What doesn’t kill us can still break our bones

NPR had a piece on bullying a couple of days ago, starting from a British study published this week in the American Journal of Psychiatry. The unsurprising finding? Bullying is not beneficial.

What doesn’t kill us only makes us stronger, right? Well, not when it comes to bullying.

Some may still consider bullying a harmless part of growing up, but mounting evidence suggests that the adverse effects of being bullied aren’t something kids can just shake off.

I can’t say I’ve ever considered bullying a harmless part of growing up. I didn’t have to think about it very hard when I was growing up, because there wasn’t any to speak of in my school. It was a tiny school, so it just wasn’t the kind of setting where bullying could go unnoticed. But I can’t recall ever thinking of it as some little thing that doesn’t matter, or is even healthy. It’s strange that anyone thinks of it that way. Bad things are bad.

People need to shift their thinking on bullying, Copeland says, from considering it a “harmless rite of passage” to “this kind of critical childhood experience that can really change one’s trajectory for decades and decades.”

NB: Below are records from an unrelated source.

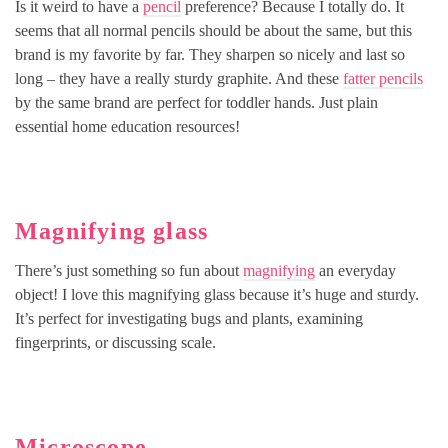
Is it weird to have a
pencil
preference? Because I totally do. It
seems that all normal pencils should be about the same, but this
brand is my favorite by far. They sharpen so nicely and last so
long – they have a really sturdy graphite. And these
fatter pencils
by the same brand are perfect for toddler hands. Just plain
essential home education resources!
Magnifying glass
There’s just something so fun about
magnifying
an everyday
object! I love this magnifying glass because it’s huge and sturdy.
It’s perfect for investigating bugs and plants, examining
fingerprints, or discussing scale.
Microscope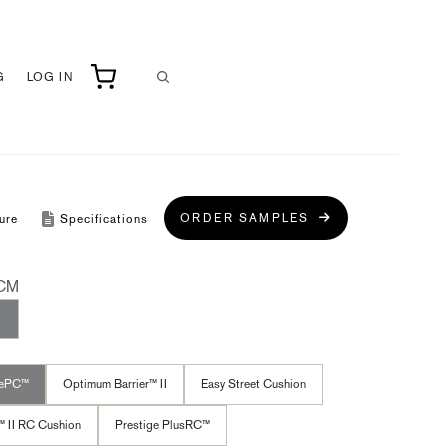
G
LOG IN
ORDER SAMPLES
ure
Specifications
CM
cePC™
Optimum Barrier™ II
Easy Street Cushion
™ II RC Cushion
Prestige PlusRC™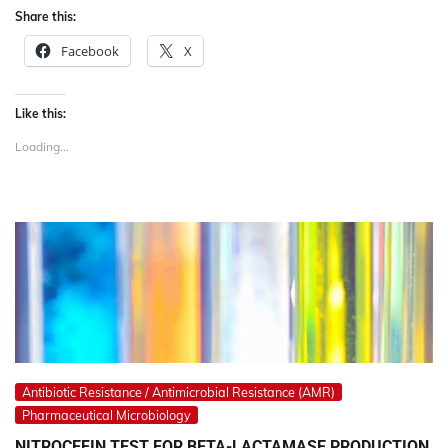
Share this:
Facebook
X
Like this:
Loading...
Antibiotic Resistance / Antimicrobial Resistance (AMR)
Pharmaceutical Microbiology
NITROCEFIN TEST FOR BETA-LACTAMASE PRODUCTION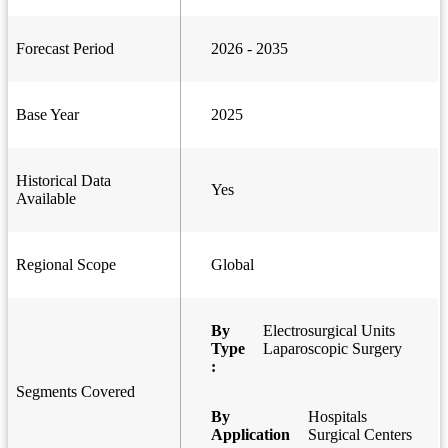
Forecast Period
2026 - 2035
Base Year
2025
Historical Data
Yes
Available
Regional Scope
Global
By
Electrosurgical Units
Type
Laparoscopic Surgery
:
Segments Covered
By
Hospitals
Application
Surgical Centers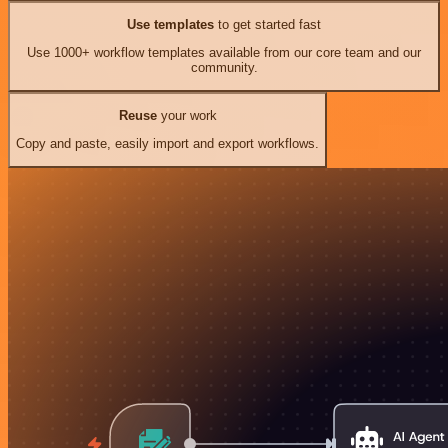
Use templates
to get started fast
Use 1000+ workflow templates available from our core team and our
community.
Reuse
your work
Copy and paste, easily import and export workflows.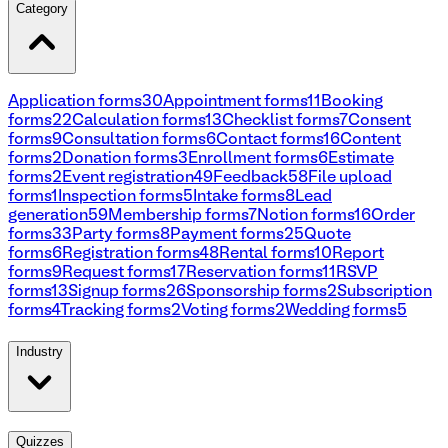
Category
Application forms
30
Appointment forms
11
Booking
forms
22
Calculation forms
13
Checklist forms
7
Consent
forms
9
Consultation forms
6
Contact forms
16
Content
forms
2
Donation forms
3
Enrollment forms
6
Estimate
forms
2
Event registration
49
Feedback
58
File upload
forms
1
Inspection forms
5
Intake forms
8
Lead
generation
59
Membership forms
7
Notion forms
16
Order
forms
33
Party forms
8
Payment forms
25
Quote
forms
6
Registration forms
48
Rental forms
10
Report
forms
9
Request forms
17
Reservation forms
11
RSVP
forms
13
Signup forms
26
Sponsorship forms
2
Subscription
forms
4
Tracking forms
2
Voting forms
2
Wedding forms
5
Industry
Quizzes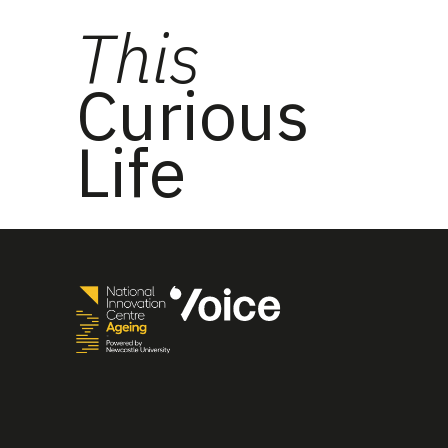
This
Curious
Life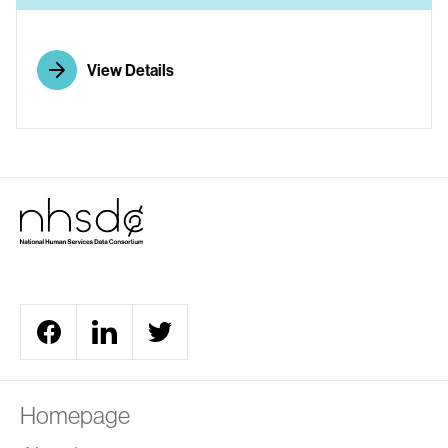
View Details
Homepage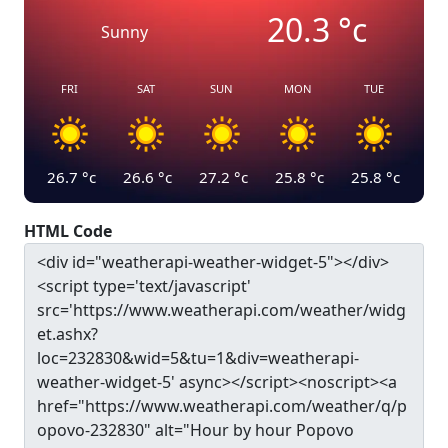
20.3
°c
Sunny
FRI
SAT
SUN
MON
TUE
26.7
°c
26.6
°c
27.2
°c
25.8
°c
25.8
°c
HTML Code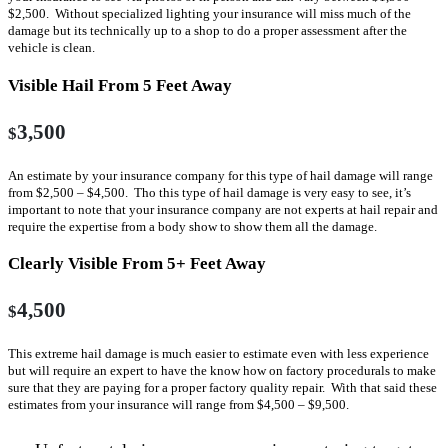
$2,500. Without specialized lighting your insurance will miss much of the
damage but its technically up to a shop to do a proper assessment after the
vehicle is clean.
Visible Hail From 5 Feet Away
3,500
$
An estimate by your insurance company for this type of hail damage will range
from $2,500 – $4,500. Tho this type of hail damage is very easy to see, it’s
important to note that your insurance company are not experts at hail repair and
require the expertise from a body show to show them all the damage.
Clearly Visible From 5+ Feet Away
4,500
$
This extreme hail damage is much easier to estimate even with less experience
but will require an expert to have the know how on factory procedurals to make
sure that they are paying for a proper factory quality repair. With that said these
estimates from your insurance will range from $4,500 – $9,500.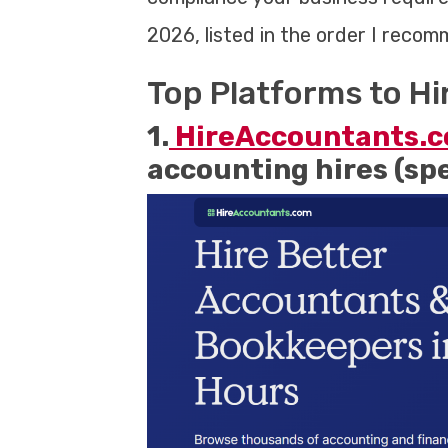
2026, listed in the order I reco
Top Platforms to H
1.
HireAccountants.
accounting hires (sp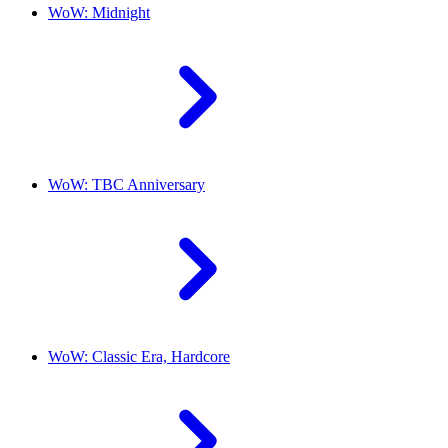
WoW: Midnight
WoW: TBC Anniversary
WoW: Classic Era, Hardcore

Who thinks of it as a harmless rite of passage? What a callous idea.

Bullying is somewhat different today from what it was in the ’60s — cyberbullying on the Internet has extended its reach. Copeland says the concept remains the same: singling out a weaker person as the target for repeated intentional harm. It’s just that the abuse is no longer confined to schools and playgrounds, he says. It can happen in the no-longer-safe haven of a child’s home.

Or an adult’s.

Victims need some place where they can get away from the abuse and feel safe, Copeland tells Shots. “As you lose that, as you’re getting teased constantly, that can lead people to have much worse outcomes, and to feel like there’s really no way they can escape.

“As we see more and more studies like this,” Copeland says, “I think people are going to be more and more comfortable thinking of bullying in the same way we think of [other sorts of] maltreatment in childhood — as something that’s just not tolerated.”

Can we think of it that way for adults too? Starting right now?